The group stated this in a release signed by its president, Osahon Enabulele, and made available to Saturday Mirror, on Wednesday. NMA had suspended its planned industrial action twice in three months, following federal government’s promise to amicably resolve the group’s grievances.
Crisis arose in September when NMA warned that it would down tools should federal government fail to meet its demands which include: correction of alleged anomaly that characterises Payroll and Personnel Information System (IPPIS), distortions of relativity and hierarchical order, professionalism, misapplication of nomenclatures such as Consultants and Directors in the nation’s hospital.
The group eventually softpedalled, adding additional four-week “grace” to its warning, following a committee set up by government, headed by Head of Civil Service of the Federation, Alhaji Goni Aji, to look into the crisis.
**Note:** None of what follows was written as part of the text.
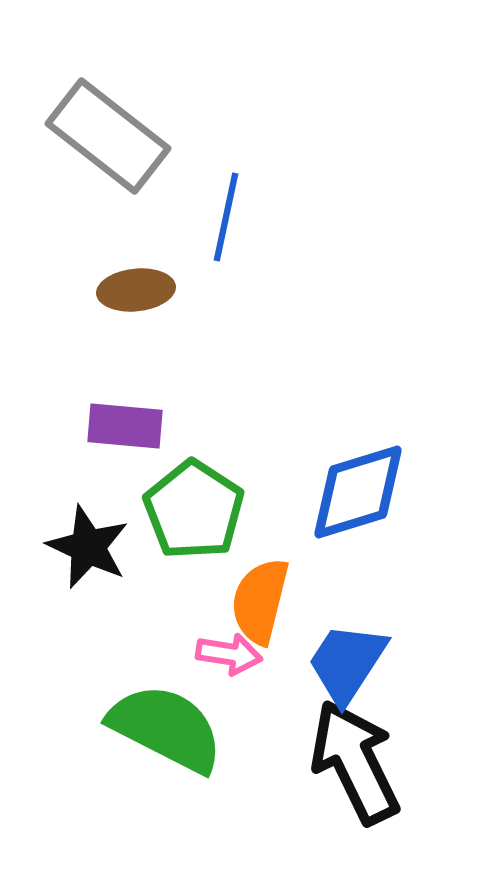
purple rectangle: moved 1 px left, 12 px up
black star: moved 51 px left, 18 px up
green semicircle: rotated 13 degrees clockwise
But, on Wednesday, NMA renewed its threat, saying “as countdown to the expiration of the NMA ultimatum draws near…“the Minister of Health should be held responsible for any crisis that erupts in the health sector.”
It stressed: “Efforts by the NMA to engage the leadership of the Federal Ministry of Health even at this eleventh hour collapsed following the unserious approach and attitude of the leadership of the Federal Ministry of Health which seems to be less bordered about the potential crisis which may erupt in Nigeria’s health sector from Saturday, December 14, 2013.